Yes keep us posted thanks!!!
Is this due to the truck intake or the fact that the engine just has to sit higher with the stock k? If you have buy a cowl hood with the stock K, then there would be no cost savings and might as well get an aftermarket K. But, will an aftermarket K allow the stock truck intake to be used??
Thanks for the pic, I think I can see how the engine will drop down lower into that K. Is that soild mounts or is there some sort of poly/rubber there? Cann all the stock suspension be used?
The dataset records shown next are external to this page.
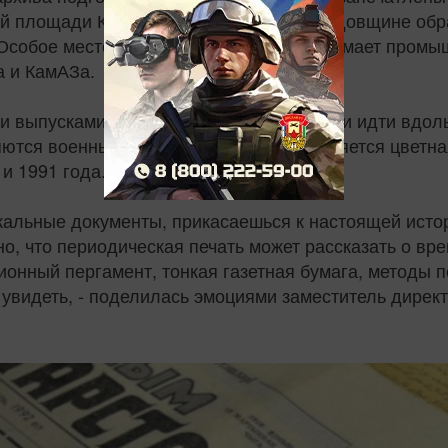
ой площади Казани, посвященный 2-й годовщине обр
. Особое место в истории Татарстана занимает пром
а и КамАЗа.
 выпусками республиканских газет. Если идти вдол
ются военными лозунгами, затем появляется цветная 
и 1991 года.
кальные документы, прикасаешься к настоящей истор
, что периодическая печать может рассказать о врем
ионный пергамент, тонкая газетная бумага, методы п
увидеть, - поделилась эмоциями заместитель директ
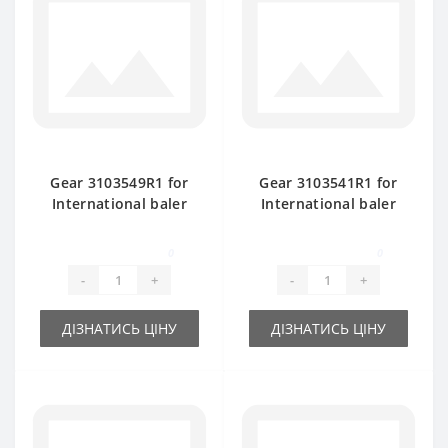
Gear 3103549R1 for
Gear 3103541R1 for
International baler
International baler
spare part
spare part
0
0
-
+
-
+
ДІЗНАТИСЬ ЦІНУ
ДІЗНАТИСЬ ЦІНУ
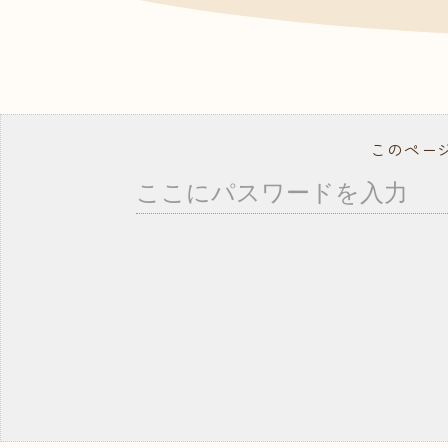
- ドッグトレーナー
資料
よく
就職サポート・資格取得
講師紹介
年間行事スケジュール
学校概要・学校のあゆみ
このペー
在校生の方へ
卒業生の方へ
事業所の皆様へ
教職員募集
モデル犬募集
コ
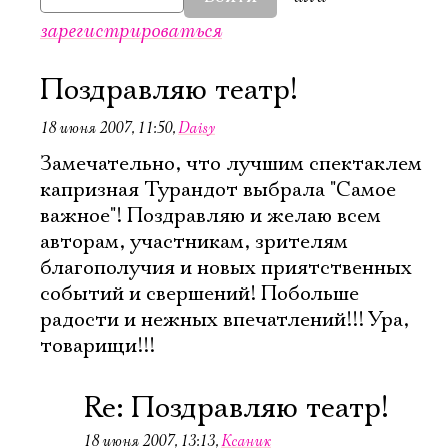
зарегистрироваться
Поздравляю театр!
18 июня 2007, 11:50
,
Daisy
Замечательно, что лучшим спектаклем
капризная Турандот выбрала "Самое
важное"! Поздравляю и желаю всем
авторам, участникам, зрителям
благополучия и новых приятственных
событий и свершений! Побольше
радости и нежных впечатлений!!! Ура,
товарищи!!!
Re: Поздравляю театр!
18 июня 2007, 13:13
,
Ксаник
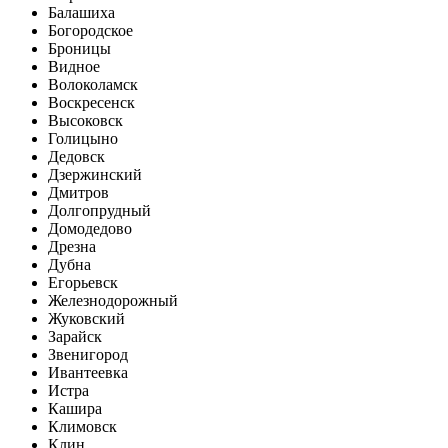
Балашиха
Богородское
Броницы
Видное
Волоколамск
Воскресенск
Высоковск
Голицыно
Дедовск
Дзержинский
Дмитров
Долгопрудный
Домодедово
Дрезна
Дубна
Егорьевск
Железнодорожный
Жуковский
Зарайск
Звенигород
Ивантеевка
Истра
Кашира
Климовск
Клин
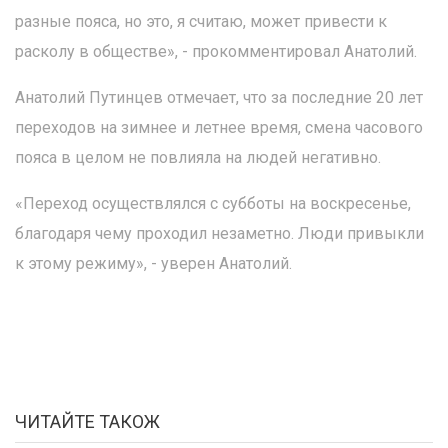
разные пояса, но это, я считаю, может привести к
расколу в обществе», - прокомментировал Анатолий.
Анатолий Путинцев отмечает, что за последние 20 лет
переходов на зимнее и летнее время, смена часового
пояса в целом не повлияла на людей негативно.
«Переход осуществлялся с субботы на воскресенье,
благодаря чему проходил незаметно. Люди привыкли
к этому режиму», - уверен Анатолий.
ЧИТАЙТЕ ТАКОЖ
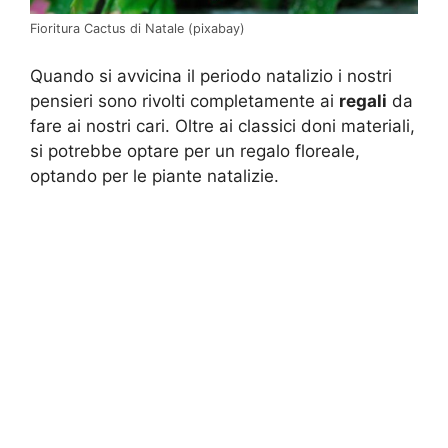
Fioritura Cactus di Natale (pixabay)
Quando si avvicina il periodo natalizio i nostri
pensieri sono rivolti completamente ai
regali
da
fare ai nostri cari. Oltre ai classici doni materiali,
si potrebbe optare per un regalo floreale,
optando per le piante natalizie.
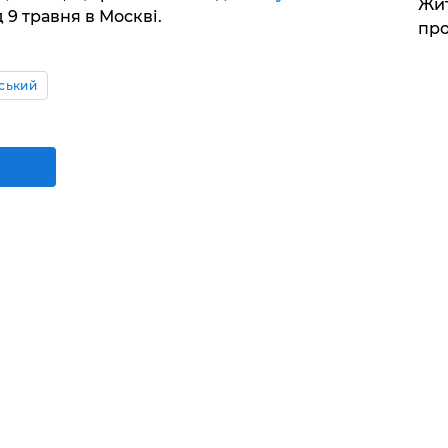
Жит
 9 травня в Москві.
про
ський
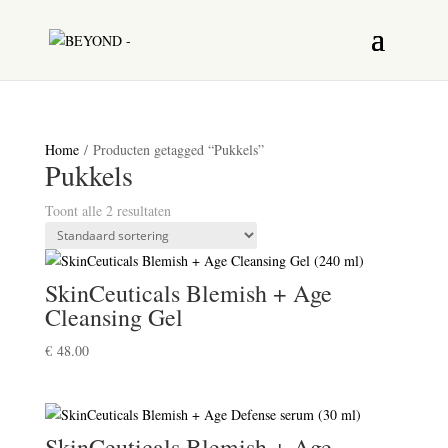
Home
/ Producten getagged “Pukkels”
Pukkels
Toont alle 2 resultaten
SkinCeuticals Blemish + Age
Cleansing Gel
€
48.00
SkinCeuticals Blemish + Age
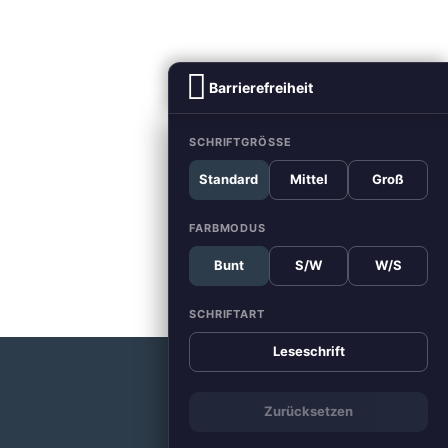
Barrierefreiheit
SCHRIFTGRÖSSE
Standard
Mittel
Groß
FARBMODUS
Bunt
S/W
W/S
SCHRIFTART
Leseschrift
Zurücksetzen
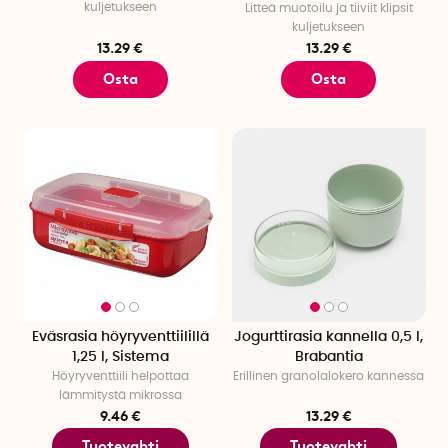
kuljetukseen
Litteä muotoilu ja tiiviit klipsit
kuljetukseen
13.29 €
13.29 €
Osta
Osta
Eväsrasia höyryventtiilillä
Jogurttirasia kannella 0,5 l,
1,25 l, Sistema
Brabantia
Höyryventtiili helpottaa
Erillinen granolalokero kannessa
lämmitystä mikrossa
9.46 €
13.29 €
Tuotevahti
Tuotevahti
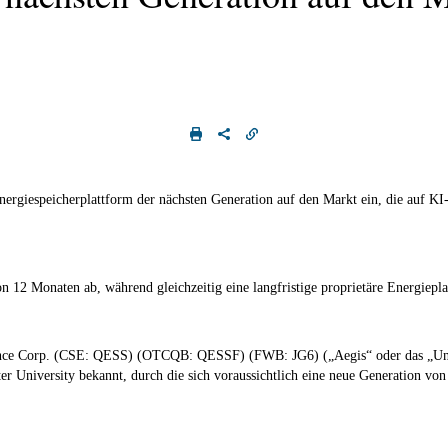
giespeicherplattform der nächsten Generation auf den Markt ein, die auf KI-In
 12 Monaten ab, während gleichzeitig eine langfristige proprietäre Energieplat
ence Corp. (CSE: QESS) (OTCQB: QESSF) (FWB: JG6) („Aegis“ oder das „Unter
University bekannt, durch die sich voraussichtlich eine neue Generation von 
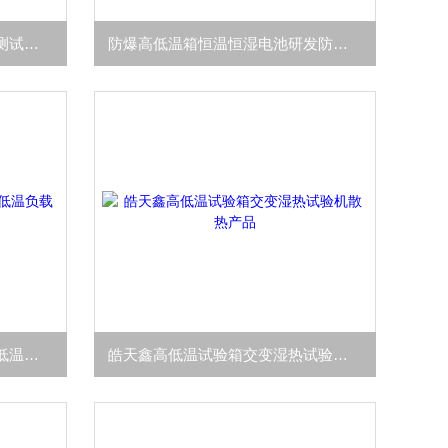
高低温防爆试验箱电池电性能测试铁氟龙内箱
防爆高低温箱恒温恒湿电池研发防爆玻璃视窗
湿热交变试验机高低温试验箱低温负载试验
皓天鑫高低温试验箱交变湿热试验机散热产品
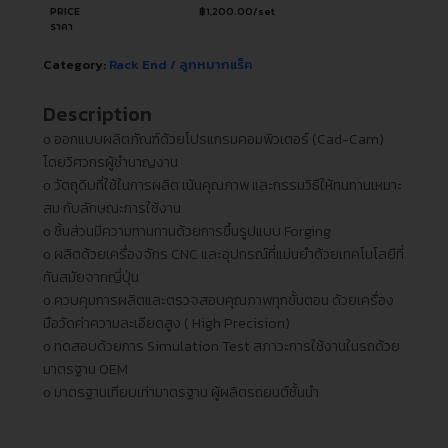
PRICE
฿
1,200.00
/set
ราคา
Category:
Rack End / ลูกหมากแร็ค
Description
ᴏ ออกแบบผลิตภัณฑ์ด้วยโปรแกรมคอมพิวเตอร์ (Cad-Cam)
โดยวิศวกรผู้ชำนาญงาน
ᴏ วัตถุดิบที่ใช้ในการผลิต เน้นคุณภาพ และกรรมวิธีให้ทนทานเหมาะ
สม กับลักษณะการใช้งาน
ᴏ ชิ้นส่วนมีความทานทานด้วยการขึ้นรูปแบบ Forging
ᴏ ผลิตด้วยเครื่องจักร CNC และอุปกรณ์ที่แม่นยำด้วยเทคโนโลยีที่
ทันสมัยจากญี่ปุ่น
ᴏ ควบคุมการผลิตและตรวจสอบคุณภาพทุกขั้นตอน ด้วยเครื่อง
มือวัดค่าความละเอียดสูง ( High Precision)
ᴏ ทดสอบด้วยการ Simulation Test สภาวะการใช้งานในรถด้วย
มาตรฐาน OEM
ᴏ มาตรฐานเทียบเท่ามาตรฐาน ผู้ผลิตรถยนต์ชั้นนำ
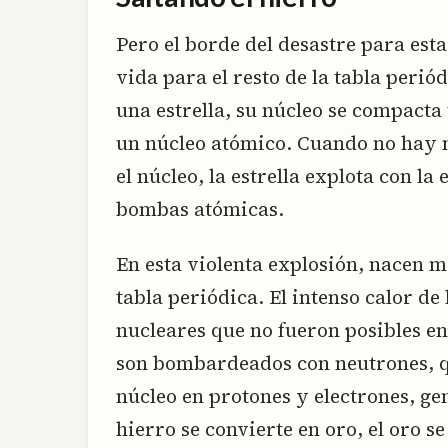
Pero el borde del desastre para esta
vida para el resto de la tabla perió
una estrella, su núcleo se compacta
un núcleo atómico. Cuando no hay 
el núcleo, la estrella explota con la 
bombas atómicas.
En esta violenta explosión, nacen m
tabla periódica. El intenso calor de 
nucleares que no fueron posibles en
son bombardeados con neutrones, qu
núcleo en protones y electrones, g
hierro se convierte en oro, el oro s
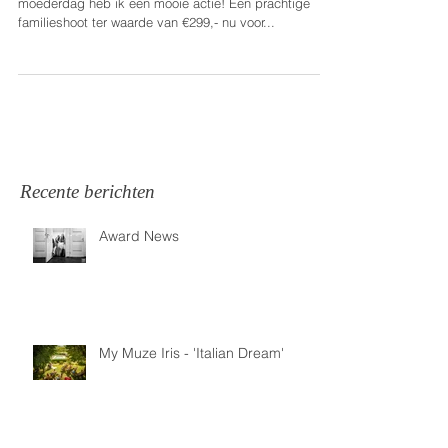
13 MEI IS HET MOEDERDAG!!! En speciaal voor
moederdag heb ik een mooie actie! Een prachtige
familieshoot ter waarde van €299,- nu voor...
Recente berichten
Award News
My Muze Iris - 'Italian Dream'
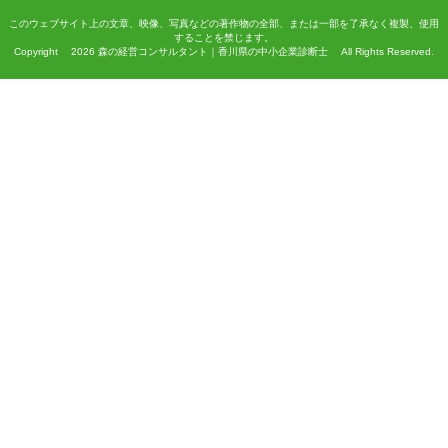
このウェブサイト上の文章、映像、写真などの著作物の全部、または一部を了承なく複製、使用
することを禁じます。
Copyright 2026 森の経営コンサルタント｜香川県の中小企業診断士 All Rights Reserved.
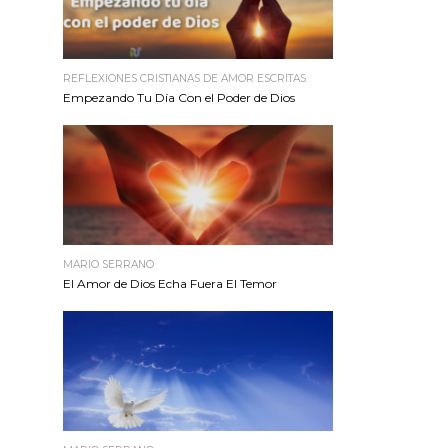
REFLEXIONES CRISTIANAS DE AMOR ESCRITAS
Empezando Tu Día Con el Poder de Dios
MARIO SERRANO
El Amor de Dios Echa Fuera El Temor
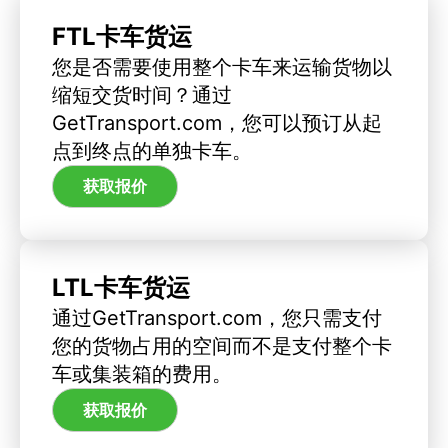
FTL卡车货运
您是否需要使用整个卡车来运输货物以
缩短交货时间？通过
GetTransport.com，您可以预订从起
点到终点的单独卡车。
获取报价
LTL卡车货运
通过GetTransport.com，您只需支付
您的货物占用的空间而不是支付整个卡
车或集装箱的费用。
获取报价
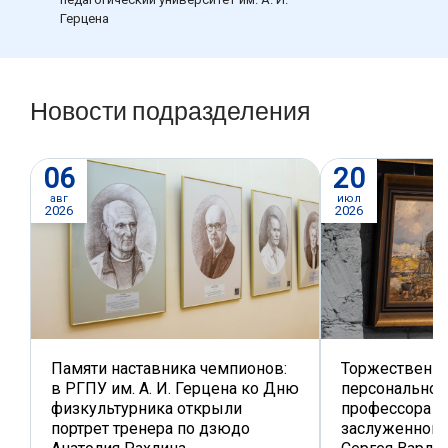
Герцена
Новости подразделения
06
20
авг
июл
2026
2026
Памяти наставника чемпионов:
Торжественно
в РГПУ им. А. И. Герцена ко Дню
персональной
физкультурника открыли
профессора к
портрет тренера по дзюдо
заслуженного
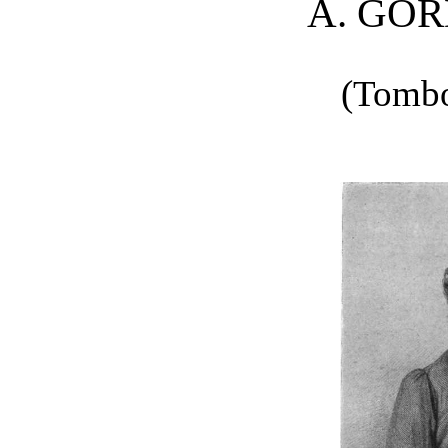
A. GO
(Tombo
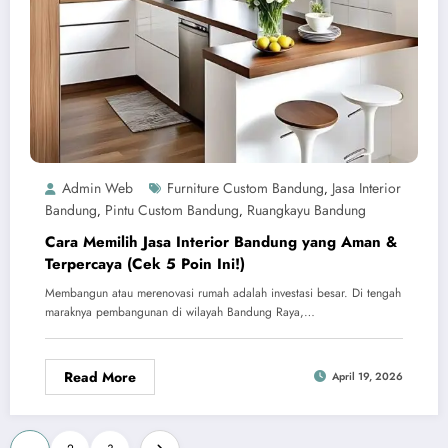
Admin Web
Furniture Custom Bandung
Jasa Interior
,
Bandung
Pintu Custom Bandung
Ruangkayu Bandung
,
,
Cara Memilih Jasa Interior Bandung yang Aman &
Terpercaya (Cek 5 Poin Ini!)
Membangun atau merenovasi rumah adalah investasi besar. Di tengah
maraknya pembangunan di wilayah Bandung Raya,…
Read More
April 19, 2026
Paginasi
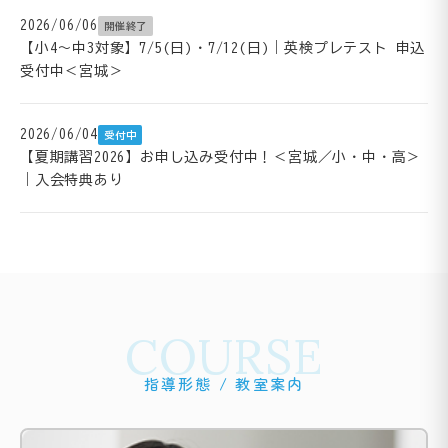
2026/06/06
開催終了
【小4～中3対象】7/5(日)・7/12(日)｜英検プレテスト 申込
受付中＜宮城＞
2026/06/04
受付中
【夏期講習2026】お申し込み受付中！＜宮城／小・中・高＞
｜入会特典あり
COURSE
指導形態 / 教室案内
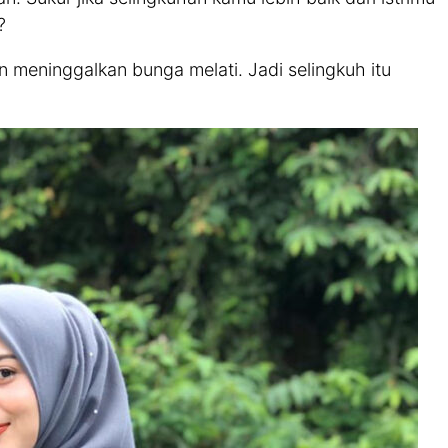
?
meninggalkan bunga melati. Jadi selingkuh itu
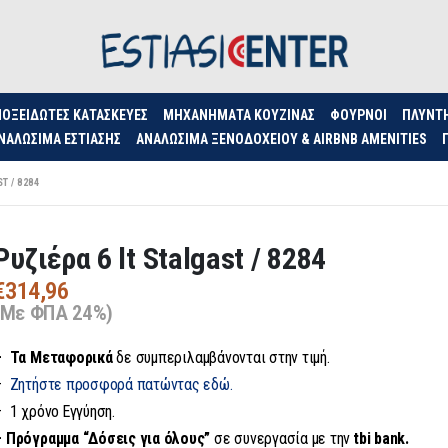
ΟΞΕΊΔΩΤΕΣ ΚΑΤΑΣΚΕΥΈΣ
ΜΗΧΑΝΉΜΑΤΑ ΚΟΥΖΊΝΑΣ
ΦΟΥΡΝΟΙ
ΠΛΥΝΤ
ΝΑΛΏΣΙΜΑ ΕΣΤΊΑΣΗΣ
ΑΝΑΛΏΣΙΜΑ ΞΕΝΟΔΟΧΕΊΟΥ & AIRBNB AMENITIES
T / 8284
Ρυζιέρα 6 lt Stalgast / 8284
€
314,96
(Με ΦΠΑ 24%)
– Τα
Μεταφορικά
δε συμπεριλαμβάνονται στην τιμή.
–
Ζητήστε προσφορά πατώντας εδώ.
– 1 χρόνο Εγγύηση.
– Πρόγραμμα “Δόσεις για όλους”
σε συνεργασία με την
tbi bank.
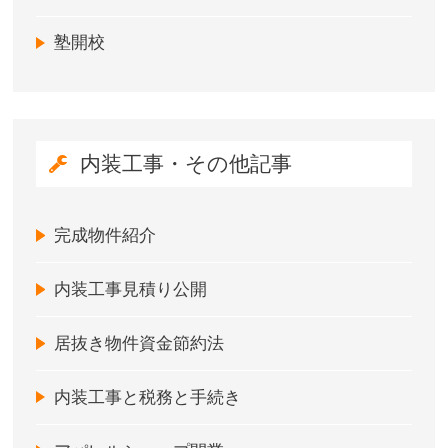
塾開校
内装工事・その他記事
完成物件紹介
内装工事見積り公開
居抜き物件資金節約法
内装工事と税務と手続き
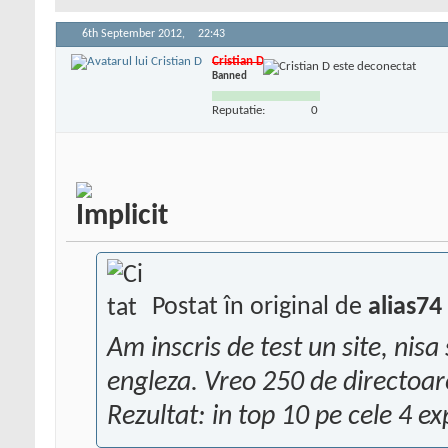
6th September 2012,
22:43
Cristian D
Banned
Reputatie:
0
Postat în original de
alias74
Am inscris de test un site, nis
engleza. Vreo 250 de directoa
Rezultat: in top 10 pe cele 4 exp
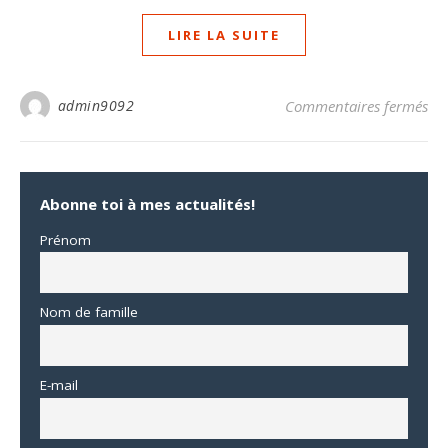
LIRE LA SUITE
sur
admin9092
Commentaires fermés
Abonne toi à mes actualités!
Prénom
Nom de famille
E-mail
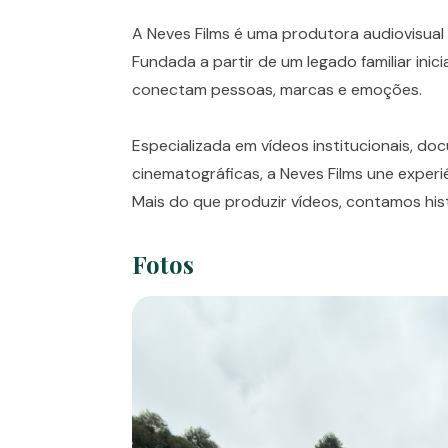
A Neves Films é uma produtora audiovisual m
Fundada a partir de um legado familiar ini
conectam pessoas, marcas e emoções.
Especializada em vídeos institucionais, 
cinematográficas, a Neves Films une experi
Mais do que produzir vídeos, contamos his
Fotos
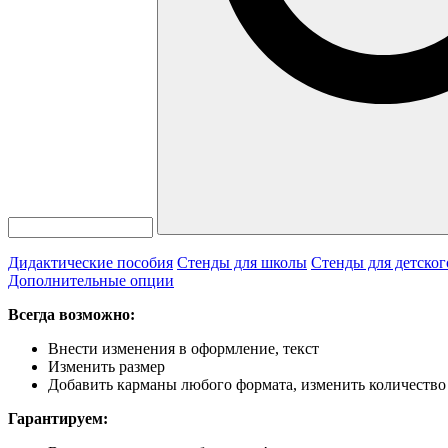
Дидактические пособия
Стенды для школы
Стенды для детског
Дополнительные опции
Всегда возможно:
Внести изменения в оформление, текст
Изменить размер
Добавить карманы любого формата, изменить количество
Гарантируем:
Other fellow mentioned caster plates for alignment?? This is all the stuff I'm trying to avoid to be honest.
Is this due to the truck intake or the fact that the engine just has to sit higher with the stock k? If you have buy a cowl hood with the stock K, then there would be no cost savings and might as well get an aftermarket K. But, will an aftermarket K allow the stock truck intake to be used??
No aftermarket K, different intake, acessory drive, or hood needed!!!
I picked up a 5.3 '02, and mated to a th400 and installed it using the stock K and 4.6 mounts. The stock truck intake and TB are clearing the stock hood
I needed to notch the stock K at a corner, but she's in. I also notched the hood reinforcement "bulges" which is actually fiberglass. At first I started trimming the intake's threaded bosses and also contoured the TB until I realized that wasnt going to be enough, then I decided to trim the hood. Everything clears except the alternator which I know will be tight - I dont have the truck alt at this point but I measured the one on my Yukon to get a reference, looks like I need another 1/4"-3/8" (using the Mustang temporarily). I may have to trim the truck alt a bit, or try and raise the tail shaft a little more. Right now I have about 3* of driveline angle (engine tilted back).Couple of notes - the truck intake fits beautiful, but it hangs down about 3.5"
under the 'member. And given the fact that the 'member has scrapes on it from bottoming, the truck pan isnt an option. The F-body pan actually sits above the 'member by about an inch or more. I think the muscle car or CTS-V pan may of been perfect, but the f-body pan was here.
Couple questions for you guys: Is there a smaller alternator that can be used that will bolt-up in place of the truck alt, and anybody know what the proper drivelive angle should be for these cars??



Truck pan:

F-body pan:


Admittedly, I still need to get the UPR engine plates which are 1/4" thick, so the engine will go up a bit, but right now there about 1/2" of clearance to the hood, so we'll make it.